How can a normal BMI be deleterious to health? Humans with genetic or acquired defects that prevent fat storage in adipose tissue are thin and yet develop severe fatty liver, insulin resistance, and diabetes (12). Furthermore, it is estimated that about 24% of adults in the United States with normal BMI have unhealthy metabolic profiles, even in the absence of major intercurrent illness (13). This “metabolically unhealthy/normal BMI” phenotype manifested by hyperinsulinemia, insulin resistance, hyperlipidemia, and increased risk of cardiovascular diseases is of greater concern for Asians, who have increased body fat at normal BMI values and are highly susceptible to developing diabetes (14).

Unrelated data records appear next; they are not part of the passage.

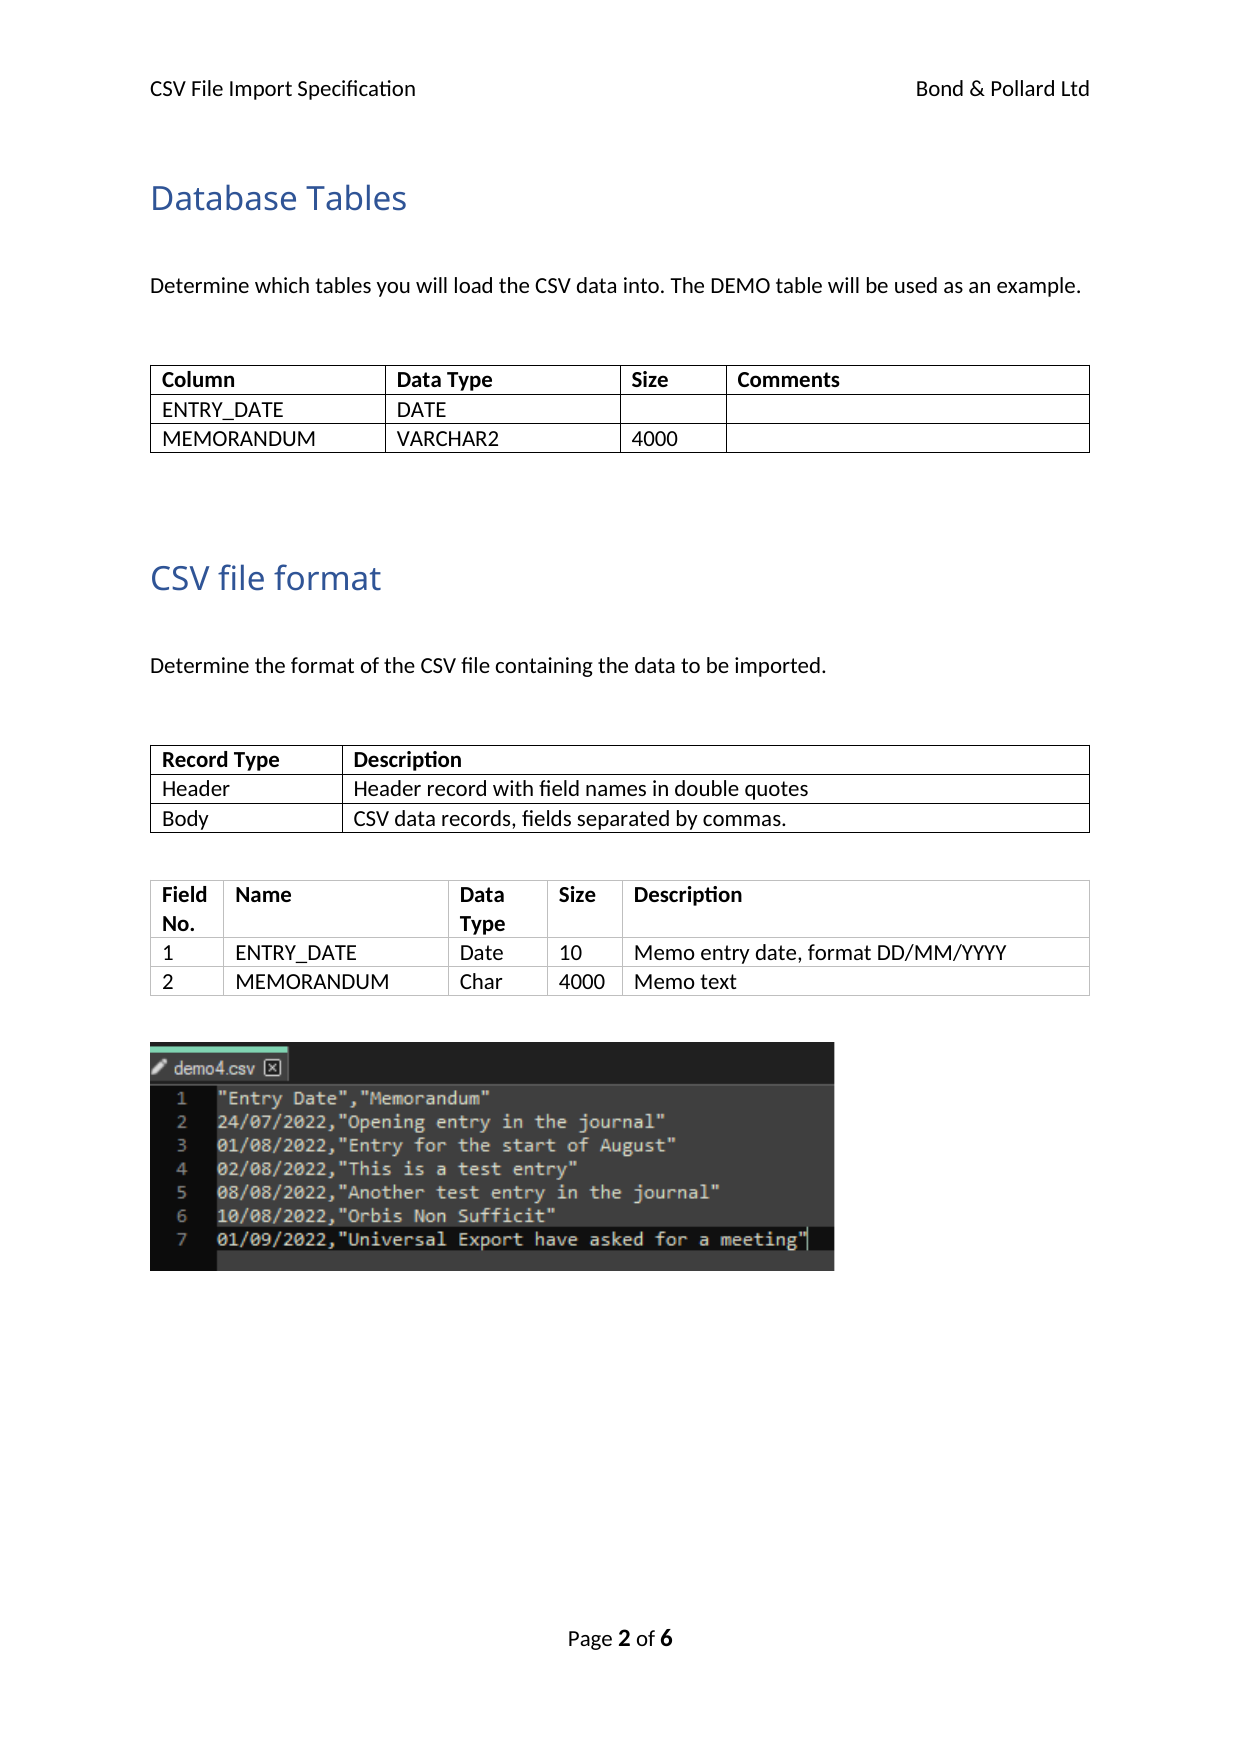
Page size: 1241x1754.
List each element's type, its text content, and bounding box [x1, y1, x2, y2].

table_cell 4000 [548, 967, 622, 995]
text Determine which tables you will load the CSV data into. The DEMO table will be used as an example. [150, 271, 1090, 299]
table_header Size [548, 881, 622, 937]
table_cell 10 [548, 938, 622, 966]
table_cell ENTRY_DATE [224, 938, 448, 966]
table_cell MEMORANDUM [224, 967, 448, 995]
table_cell DATE [386, 395, 620, 423]
table_cell Char [449, 967, 547, 995]
table_header Record Type [151, 746, 342, 773]
table_cell [727, 424, 1089, 452]
table_header Data Type [449, 881, 547, 937]
table_cell MEMORANDUM [151, 424, 385, 452]
table_cell Body [151, 804, 342, 832]
table_header Data Type [386, 366, 620, 394]
table_header Description [623, 881, 1089, 937]
table_cell 4000 [621, 424, 726, 452]
table_cell CSV data records, fields separated by commas. [343, 804, 1089, 832]
table_header Size [621, 366, 726, 394]
table_cell 1 [151, 938, 223, 966]
table_header Comments [727, 366, 1089, 394]
table_cell Memo text [623, 967, 1089, 995]
table_cell Header record with field names in double quotes [343, 775, 1089, 803]
table_header Name [224, 881, 448, 937]
table_cell VARCHAR2 [386, 424, 620, 452]
table_cell [621, 395, 726, 423]
picture [150, 1042, 835, 1271]
table_cell ENTRY_DATE [151, 395, 385, 423]
table_cell Header [151, 775, 342, 803]
table_cell [727, 395, 1089, 423]
subtitle Database Tables [150, 175, 1090, 220]
table_cell Date [449, 938, 547, 966]
table_cell Memo entry date, format DD/MM/YYYY [623, 938, 1089, 966]
table_header Column [151, 366, 385, 394]
table_header Field No. [151, 881, 223, 937]
text Determine the format of the CSV file containing the data to be imported. [150, 651, 1090, 679]
table_cell 2 [151, 967, 223, 995]
table_header Description [343, 746, 1089, 773]
subtitle CSV file format [150, 555, 1090, 600]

A low BMI may mask poor nutritional status and fail to detect crucial differences in fat and skeletal muscle content. Because skeletal muscle accounts for the majority of glucose disposal, loss of skeletal muscle mass (sarcopenia) owing to aging or physical inactivity, despite a normal BMI, can impair insulin sensitivity and negatively affect cardiovascular health and mortality (15). Relative insulin deficiency or poor control of blood sugar in diabetes also lead to sarcopenia, visceral adiposity, oxidative stress, and inflammation. These, as well as other factors, may plausibly predispose to morbidity and mortality in individuals with apparently normal BMI.

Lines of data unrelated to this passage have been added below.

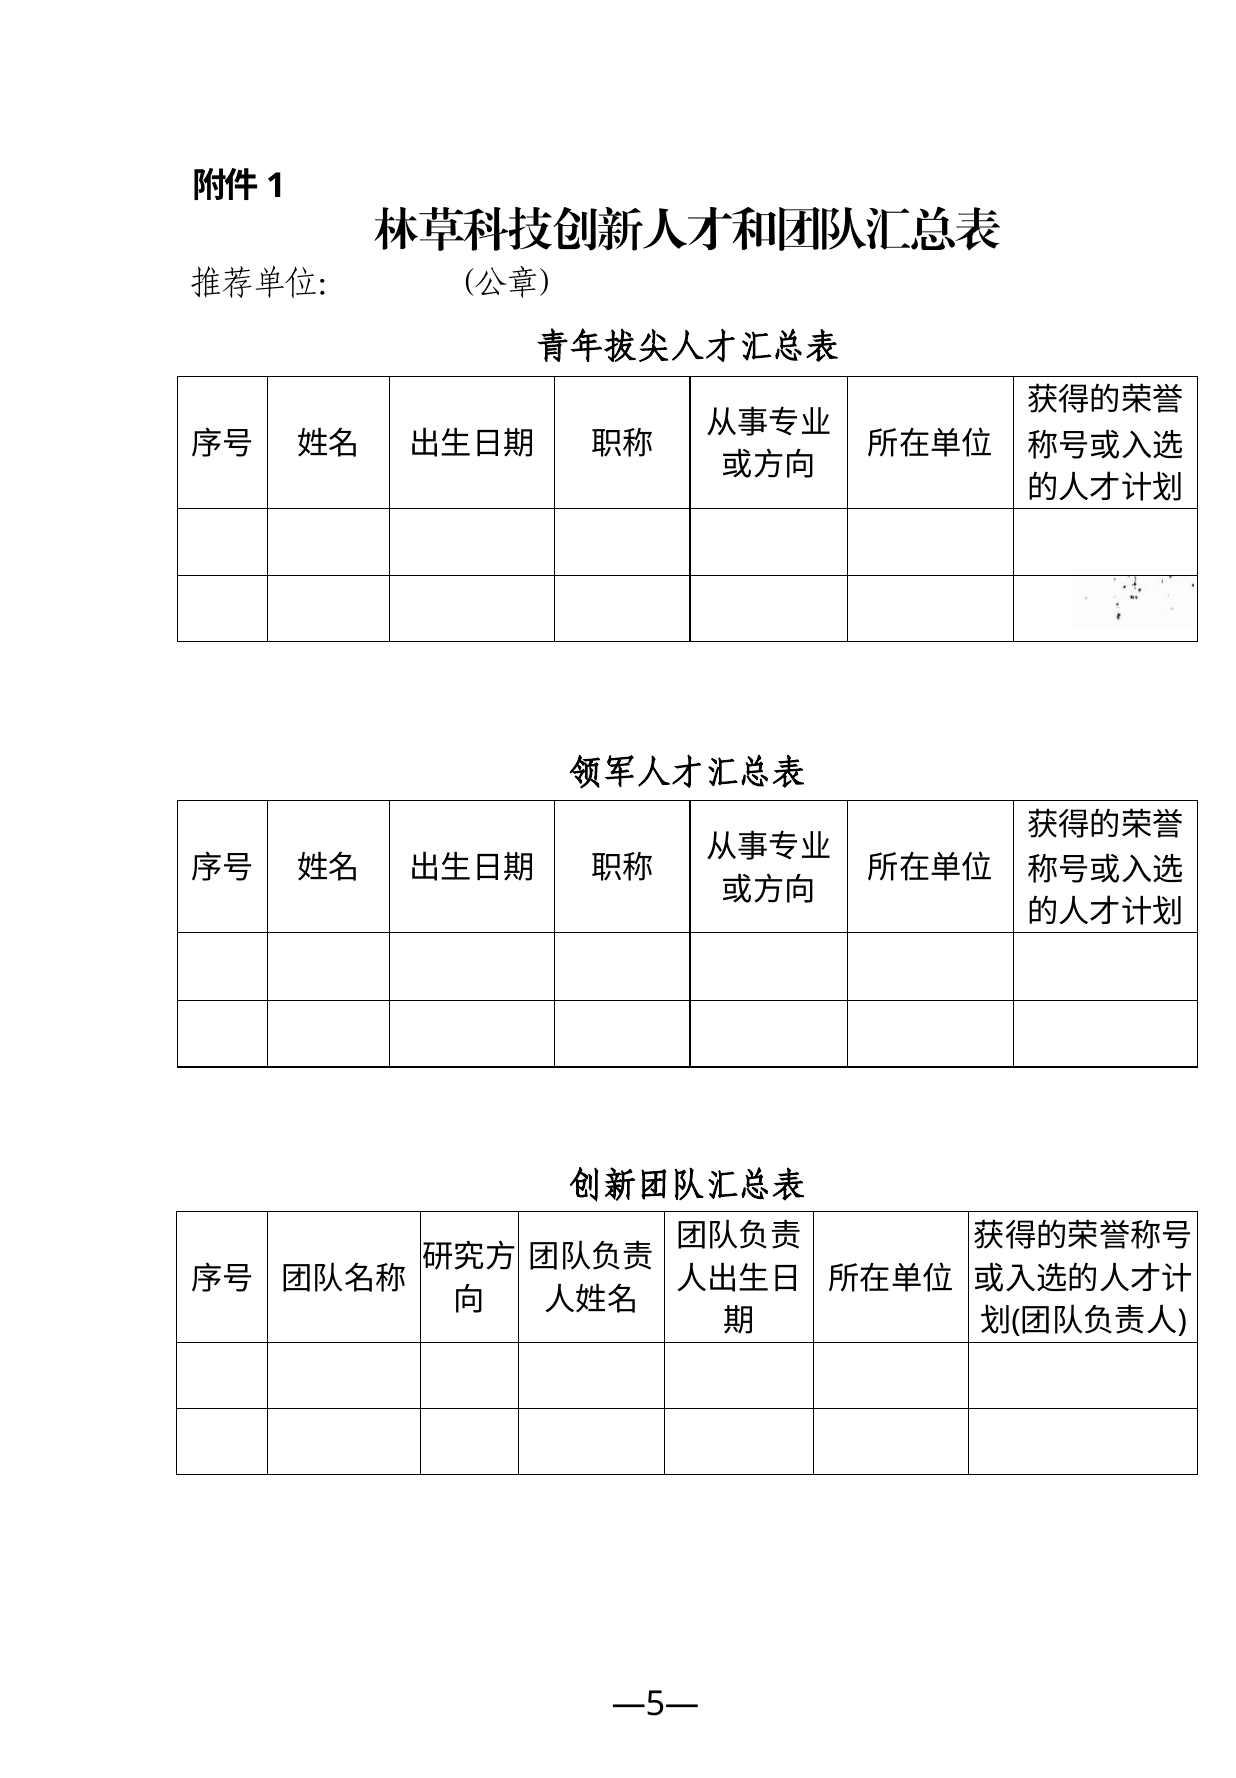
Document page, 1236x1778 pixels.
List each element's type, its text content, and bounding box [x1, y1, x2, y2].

table_header 姓名 [268, 377, 389, 508]
table_cell [177, 1343, 267, 1408]
text 创新团队汇总表 [177, 1168, 1198, 1203]
text 推荐单位： (公章) [189, 266, 1198, 301]
text 林草科技创新人才和团队汇总表 [177, 206, 1198, 255]
table_header 姓名 [268, 801, 389, 932]
picture [1072, 576, 1194, 628]
table_cell [268, 933, 389, 999]
table_cell [969, 1409, 1197, 1474]
table_cell [665, 1343, 813, 1408]
table_cell [268, 1001, 389, 1066]
table_cell [555, 509, 689, 575]
table_header 出生日期 [390, 377, 554, 508]
table_header 团队名称 [268, 1212, 420, 1342]
table_cell [555, 576, 689, 641]
table_cell [177, 1409, 267, 1474]
table_cell [519, 1343, 664, 1408]
table_cell [814, 1343, 968, 1408]
text 领军人才汇总表 [177, 755, 1198, 790]
table_cell [848, 933, 1013, 999]
table_cell [555, 1001, 689, 1066]
table_cell [1014, 933, 1197, 999]
table_header 研究方向 [421, 1212, 518, 1342]
table_cell [390, 1001, 554, 1066]
table_header 获得的荣誉 称号或入选 的人才计划 [1014, 801, 1197, 932]
table_cell [848, 1001, 1013, 1066]
table_cell [969, 1343, 1197, 1408]
table_cell [519, 1409, 664, 1474]
table_cell [1014, 576, 1197, 641]
table_cell [691, 576, 847, 641]
text 青年拔尖人才汇总表 [177, 329, 1198, 364]
table_cell [691, 1001, 847, 1066]
table_header 序号 [178, 377, 267, 508]
table_header 职称 [555, 801, 689, 932]
table_cell [268, 509, 389, 575]
table_cell [390, 933, 554, 999]
table_cell [178, 576, 267, 641]
table_cell [1014, 1001, 1197, 1066]
table_header 团队负责人姓名 [519, 1212, 664, 1342]
table_cell [178, 509, 267, 575]
table_cell [848, 509, 1013, 575]
table_cell [421, 1409, 518, 1474]
table_cell [691, 509, 847, 575]
table_header 获得的荣誉称号或入选的人才计划(团队负责人) [969, 1212, 1197, 1342]
table_header 序号 [178, 801, 267, 932]
table_header 从事专业 或方向 [691, 801, 847, 932]
table_header 从事专业或方向 [691, 377, 847, 508]
table_cell [848, 576, 1013, 641]
table_cell [665, 1409, 813, 1474]
table_cell [268, 1409, 420, 1474]
table_cell [691, 933, 847, 999]
text 附件1 [192, 162, 1198, 206]
table_header 所在单位 [848, 801, 1013, 932]
table_header 所在单位 [848, 377, 1013, 508]
table_cell [178, 1001, 267, 1066]
table_cell [390, 576, 554, 641]
table_cell [268, 1343, 420, 1408]
table_cell [390, 509, 554, 575]
table_header 职称 [555, 377, 689, 508]
table_cell [268, 576, 389, 641]
table_cell [814, 1409, 968, 1474]
table_cell [1014, 509, 1197, 575]
table_cell [421, 1343, 518, 1408]
table_header 出生日期 [390, 801, 554, 932]
table_cell [178, 933, 267, 999]
table_cell [555, 933, 689, 999]
table_header 获得的荣誉称号或入选的人才计划 [1014, 377, 1197, 508]
table_header 团队负责人出生日期 [665, 1212, 813, 1342]
table_header 所在单位 [814, 1212, 968, 1342]
table_header 序号 [177, 1212, 267, 1342]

To me, the practice of boiling down something as complicated as health or mortality to a single number like the BMI says a lot about the human desire to simplify and to use what’s readily available rather than what’s important. The belief again reminds you of the drunkard and his keys; BMI is readily measurable and it’s what we know, so why not use it? The truth is of course more convoluted. True metrics of mortality will have to take into account not just variables like fat distribution but – as the graphic illustrates – other biochemical and physiological indicators like insulin sensitivity and inflammation. It’s very much a holistic approach, something that medicine is increasingly appreciating in both diagnosis and treatment. As the authors conclude:
The optimal weight that is predictive of health status and mortality is likely to be dependent on age, sex, genetics, cardiometabolic fitness, pre-existing diseases, and other factors. To quote Galileo, “Measure what can be measured, and make measurable what cannot be measured.” Clearly, there is an urgent need for accurate, practical, and affordable tools for assessing body composition, adipose hormones, myokines, cytokines, and other biomarkers to serve as predictive tools for phenotyping obesity and related metabolic disorders and assessing the risk of mortality. Advances in these areas will allow the examination of biological mechanisms and provide insights into the causal role of obesity in health and disease.
Reference: “The Health Risk of Obesity”, Ahima and Lazar, Science, 2013, 341, 856.